My sticking point was, Doug believed I was experienced. He hadn’t met Natty, but he knew Natty existed. In reality, I’d had exactly one boyfriend in high school before Natty happened. His name was Ajay. He had liquid black eyes and a gorgeous smile, but looking back, I mostly picked him because he wasn’t Jewish or any kind of Christian. He was a cute boy I could date without picking a team. We’d eventually broken up because I could only see him every other weekend, but while we lasted, we’d had several epic make-out sessions. I’d let him put his hand under my shirt, over the bra, where he kneaded with delighted disbelief at my booby. It had been super exciting, not really because it felt that great to have my booby treated like a yeast roll, but because we had both been so thrilled that I had let him touch it.

Doug was an adult, dating a mother. He would not expect some fumbling innocent in bed. I panicked over the ugliest logistics. What if it hurt, and I cried? What if I bled? How the hell would I explain that?

So I went to the one person who had always had my back, every living second. I’d let myself into the Cabbagetown rent-a-house Walcott shared with three other English majors. He had a bedroom the size of a walk-in closet, but all his own.

He was sitting on his futon, feverishly tapping at his laptop when I came in and closed the door behind me.

He said, “I’m onto something. Can you give me half an hour?”

“Sure,” I said, “but then I need you to make sex with me.”

The typing stopped. “You need me to who the what what?”

“Sex,” I said. “I need you to help me have it.”

Walcott nodded, suddenly thoughtful. “Brilliant!
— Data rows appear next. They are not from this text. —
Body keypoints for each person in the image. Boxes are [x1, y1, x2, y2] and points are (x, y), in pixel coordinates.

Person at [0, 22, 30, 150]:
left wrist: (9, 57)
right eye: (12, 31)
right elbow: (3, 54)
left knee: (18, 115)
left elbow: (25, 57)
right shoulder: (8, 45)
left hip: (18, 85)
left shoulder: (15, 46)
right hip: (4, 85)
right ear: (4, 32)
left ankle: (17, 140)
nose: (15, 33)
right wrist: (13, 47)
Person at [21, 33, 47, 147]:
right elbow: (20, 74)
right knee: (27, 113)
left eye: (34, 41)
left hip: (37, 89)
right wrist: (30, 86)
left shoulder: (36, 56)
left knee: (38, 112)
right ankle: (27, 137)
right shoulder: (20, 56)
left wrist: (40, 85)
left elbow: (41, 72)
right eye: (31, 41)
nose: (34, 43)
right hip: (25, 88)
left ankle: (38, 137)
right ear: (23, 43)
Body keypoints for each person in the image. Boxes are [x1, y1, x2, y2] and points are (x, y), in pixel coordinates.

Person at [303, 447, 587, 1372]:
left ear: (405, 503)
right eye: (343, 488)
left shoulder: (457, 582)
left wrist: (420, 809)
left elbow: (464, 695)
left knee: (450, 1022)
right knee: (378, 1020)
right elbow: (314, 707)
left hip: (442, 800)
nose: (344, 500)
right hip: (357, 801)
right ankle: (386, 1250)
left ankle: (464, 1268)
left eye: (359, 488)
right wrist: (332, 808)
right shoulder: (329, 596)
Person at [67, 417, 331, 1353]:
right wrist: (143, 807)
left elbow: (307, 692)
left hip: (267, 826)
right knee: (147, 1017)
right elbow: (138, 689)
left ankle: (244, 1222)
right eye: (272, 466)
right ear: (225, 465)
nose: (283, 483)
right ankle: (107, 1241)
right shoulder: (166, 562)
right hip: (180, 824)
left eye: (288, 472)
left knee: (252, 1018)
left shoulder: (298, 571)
Let’s get to it. This sounds like the ideal way for us to never speak again. Can I finish my poem now?”

I said, “I keep thinking I’ll go home with Doug, and then I freak out and don’t.”

He winced at the name. Doug, he always said, sounded like someone’s gray-chest-haired old father. Which Doug was. Well, he was a father. I didn’t know about the chest hair, yet. He did have a little gray in his hair, which I liked. But I couldn’t get from where I was all the way to Doug. Not without Walcott. I begged him, and then I yelled at him. No dice. I whined that I was a dreadful virgin mother-monster who would never have sex or get to be in love for my whole life.
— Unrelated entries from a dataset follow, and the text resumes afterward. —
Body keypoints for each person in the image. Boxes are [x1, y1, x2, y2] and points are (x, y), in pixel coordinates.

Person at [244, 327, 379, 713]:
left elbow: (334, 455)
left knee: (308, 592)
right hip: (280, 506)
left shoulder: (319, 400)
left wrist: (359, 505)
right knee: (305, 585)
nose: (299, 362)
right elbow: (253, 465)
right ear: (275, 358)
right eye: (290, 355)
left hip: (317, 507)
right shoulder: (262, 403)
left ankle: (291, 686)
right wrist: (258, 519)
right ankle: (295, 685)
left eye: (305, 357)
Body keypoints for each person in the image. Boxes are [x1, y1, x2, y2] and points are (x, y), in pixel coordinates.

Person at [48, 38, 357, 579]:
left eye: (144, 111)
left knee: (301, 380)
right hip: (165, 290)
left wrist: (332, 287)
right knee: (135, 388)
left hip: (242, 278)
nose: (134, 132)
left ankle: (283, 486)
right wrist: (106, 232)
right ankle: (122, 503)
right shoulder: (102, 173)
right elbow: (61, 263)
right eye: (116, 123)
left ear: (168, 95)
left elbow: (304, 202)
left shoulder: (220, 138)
None of that fazed him. What fazed him was when I cried. When I sat there with tears rolling down my face and my hands in my lap and said simply, as sincere as I had ever been, “You always help me, Walcott. Why won’t you help me now?”

He banged his laptop shut and set it aside on the dresser. “Gah, okay. Stop crying.” I dried up, and he said, in his thinking voice. “We’ll make the sex, as you say in your oh-so-charming native country, The Land of Super-Crazy, but there have to be some rules. So it doesn’t get all weird and ruin us.”